Bioinformatics Analysis of Human Repetitive DNA
Another area of research being developed in my lab is a genomic analysis of the organization and evolution of human repetitive DNA, which accounts for ~45% of our DNA and has had a huge impact on the structure and function of our genome. My past experience in studying repetitive DNA at human centromeres makes this an excellent niche in genome analysis that is well suited for my research program. Thus, in collaboration with Dr.
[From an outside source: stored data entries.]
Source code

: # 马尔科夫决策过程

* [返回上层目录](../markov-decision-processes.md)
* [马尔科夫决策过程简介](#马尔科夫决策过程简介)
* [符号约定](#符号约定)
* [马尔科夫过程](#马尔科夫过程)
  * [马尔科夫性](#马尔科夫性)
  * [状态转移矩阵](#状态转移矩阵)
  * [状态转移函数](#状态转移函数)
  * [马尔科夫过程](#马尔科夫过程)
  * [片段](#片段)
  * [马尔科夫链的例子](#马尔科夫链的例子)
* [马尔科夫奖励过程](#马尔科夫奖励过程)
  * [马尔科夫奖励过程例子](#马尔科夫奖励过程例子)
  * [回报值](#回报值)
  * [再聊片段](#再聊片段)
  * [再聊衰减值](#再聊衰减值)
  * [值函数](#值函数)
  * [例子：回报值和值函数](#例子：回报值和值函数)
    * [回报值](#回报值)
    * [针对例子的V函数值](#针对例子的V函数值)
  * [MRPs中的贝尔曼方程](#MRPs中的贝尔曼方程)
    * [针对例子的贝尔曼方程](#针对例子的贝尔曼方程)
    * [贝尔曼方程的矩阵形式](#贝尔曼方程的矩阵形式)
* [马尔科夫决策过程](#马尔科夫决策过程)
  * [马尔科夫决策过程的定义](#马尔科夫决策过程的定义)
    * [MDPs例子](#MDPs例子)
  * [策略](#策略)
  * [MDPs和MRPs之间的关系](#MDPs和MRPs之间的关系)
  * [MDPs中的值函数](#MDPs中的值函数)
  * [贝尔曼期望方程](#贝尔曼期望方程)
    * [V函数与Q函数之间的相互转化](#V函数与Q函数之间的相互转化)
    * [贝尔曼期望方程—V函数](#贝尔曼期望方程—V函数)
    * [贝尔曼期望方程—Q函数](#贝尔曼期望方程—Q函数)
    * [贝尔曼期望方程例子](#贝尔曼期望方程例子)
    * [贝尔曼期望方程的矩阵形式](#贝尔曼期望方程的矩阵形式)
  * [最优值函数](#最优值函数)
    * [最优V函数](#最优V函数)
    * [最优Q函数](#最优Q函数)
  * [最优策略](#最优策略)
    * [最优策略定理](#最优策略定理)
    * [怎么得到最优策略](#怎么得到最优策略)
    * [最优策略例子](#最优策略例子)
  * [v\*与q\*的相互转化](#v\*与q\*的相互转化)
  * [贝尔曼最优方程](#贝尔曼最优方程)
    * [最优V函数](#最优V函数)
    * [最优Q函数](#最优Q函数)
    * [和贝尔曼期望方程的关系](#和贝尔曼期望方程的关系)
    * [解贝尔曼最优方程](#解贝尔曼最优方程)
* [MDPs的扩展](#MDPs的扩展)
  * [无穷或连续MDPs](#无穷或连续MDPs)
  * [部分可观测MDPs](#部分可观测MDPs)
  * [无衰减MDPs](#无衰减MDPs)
Gary Benson, Boston University, we are developing novel bioinformatics software and genome analysis tools to examine the structure, organization and functions of three abundant and important classes of human repetitive DNA, inverted repeats, tandem repeat arrays, and transposable elements. We have developed and applied a unique computer algorithm, called Inverted Repeat Finder (IRF), that is capable of finding all inverted repeats (IR's) in the human genome sequence and indexing the results. After Repeat Masking of known interspersed repetitive elements, IRF identified ~22,000 low-copy IR's throughout the genome. Analysis of the 96 largest and most homologous IR's in the genome (=8000bp, =95% homology) revealed a remarkable prevalence (24 IR's, 25%) on the human X chromosome, which only contains ~5% of the genome. Of these, 11 contain genes predominantly expressed in the testes. These results on the X chromosome are remarkably similar to the inverted repeat structure found on the human Y chromosome (by David Page's lab). These results suggest a possible role for these IR's in regulation or maintenance of testes genes on sex chromosomes during germ cell development or meiosis (Warburton et al, 2004). The genomic analysis of the complete set of human IR's, i.e. their structure, location, organization, position relative to genes/ replication origins, or their ability to extrude into cruciforms, represents a large and important bioinformatics and molecular biology project that will provide considerable insight into genome structure and function.
We thank the National Institute of General Medical Sciences (NIGMS), the National Institute of Diabetes and Digestive and Kidney Diseases (NIDDKD), and the National Human Genome Research Institute (NHGRI), at the National Institutes of Health (NIH), for supporting this research.